Acne can affect anyone and in most cases it is harmless, but in some cases it can be due to diabetes or certain skin conditions. Heel cracks mean that the skin on the foot or heel cracks and creates pain or discomfort. Then bacteria can find their way in and cause infections. Signs of infection are redness, swelling and the skin feeling warm. To cure cracked heels, you should avoid too hot water, limit time in the shower or bath to 5-10 minutes, use mild products and apply moisturizer immediately after bathing or showering. In more serious cases of cracked heels with infections or if you have diabetes, you should consult a doctor.
What to do about self-cracks?
Self-cracks in the skin mean that the skin is so thick and dry that it cracks by itself. Self-cracks usually occur on the soles of the feet, especially on the heel and big toe. By lubricating the skin with fatty and emollient ointment or cream, you can relieve the discomfort. There are also ointments and plasters that can soothe, relieve pressure or numb the skin. For prevention, you can use shower oil instead of soap, among other things.

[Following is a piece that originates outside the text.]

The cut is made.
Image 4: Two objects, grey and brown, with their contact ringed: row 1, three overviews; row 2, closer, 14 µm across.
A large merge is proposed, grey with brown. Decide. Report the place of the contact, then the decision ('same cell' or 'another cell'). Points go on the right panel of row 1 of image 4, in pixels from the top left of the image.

How to get rid of cracks on the heel?
To get rid of cracks on the heel, you should not file, but instead use a skin glue in the skin crack itself so that the skin is held together and creates a protective barrier. This speeds up healing and takes away some of the pain. Invest in creating a good routine and continue to lubricate your feet even after the cracks have healed. Organic ointments with, for example, beeswax or shea butter are very effective, it is also good to use a foot cream that contains urea.

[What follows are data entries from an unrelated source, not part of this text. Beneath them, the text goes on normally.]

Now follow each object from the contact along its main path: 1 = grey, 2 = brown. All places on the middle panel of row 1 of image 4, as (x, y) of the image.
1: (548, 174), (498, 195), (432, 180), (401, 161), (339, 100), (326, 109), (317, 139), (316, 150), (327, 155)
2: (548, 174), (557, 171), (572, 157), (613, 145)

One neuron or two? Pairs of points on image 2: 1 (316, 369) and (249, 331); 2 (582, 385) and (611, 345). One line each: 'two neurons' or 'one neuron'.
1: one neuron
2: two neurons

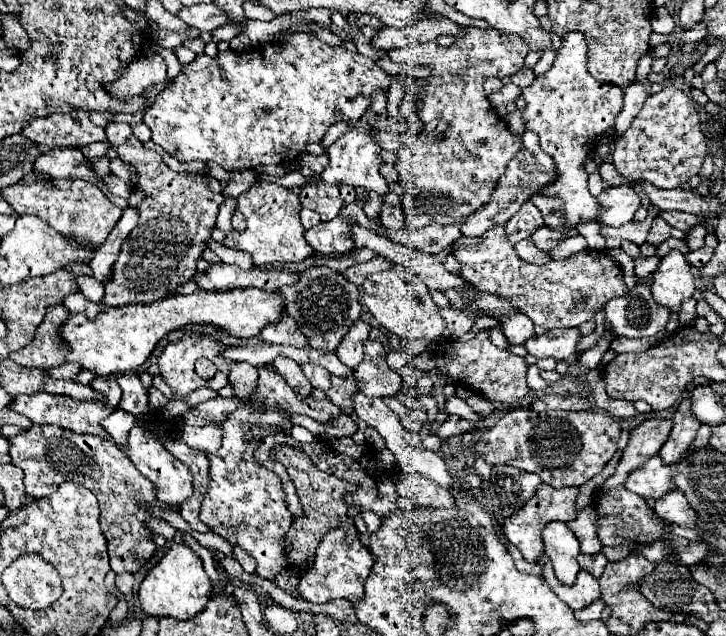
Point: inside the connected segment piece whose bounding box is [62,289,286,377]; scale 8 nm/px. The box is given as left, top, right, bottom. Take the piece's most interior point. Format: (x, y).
(120, 341)

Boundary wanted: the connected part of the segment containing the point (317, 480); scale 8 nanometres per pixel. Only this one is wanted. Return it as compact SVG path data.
M280 447L278 453L276 453L276 457L278 457L278 461L284 463L290 479L296 485L296 491L298 491L298 497L300 497L300 501L304 505L304 511L306 511L304 517L294 519L294 525L292 525L290 533L286 535L288 545L290 545L290 553L288 553L290 565L302 565L310 555L316 553L316 547L318 547L320 539L330 529L334 529L334 525L338 525L338 521L342 519L342 515L346 515L348 505L346 505L344 497L350 495L350 493L354 493L354 491L358 491L358 485L348 483L348 481L340 481L334 475L326 475L320 469L314 469L312 461L302 451L298 451L298 449Z

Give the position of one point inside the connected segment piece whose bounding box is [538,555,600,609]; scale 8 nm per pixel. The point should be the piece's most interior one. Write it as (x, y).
(585, 590)

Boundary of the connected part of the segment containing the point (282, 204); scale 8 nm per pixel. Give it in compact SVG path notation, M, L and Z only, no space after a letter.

How do you get rid of calluses on your feet?
You can get hard and thick skin on a small area of the foot. Calluses and corns can, for example, sit on the toes or under the foot. It is important to use good shoes in the right size and shape for prevention. There are also ointments and plasters that can soften calluses. However, you should not use these if you have diabetes, foot ulcers, reduced sensation in the feet or reduced circulation.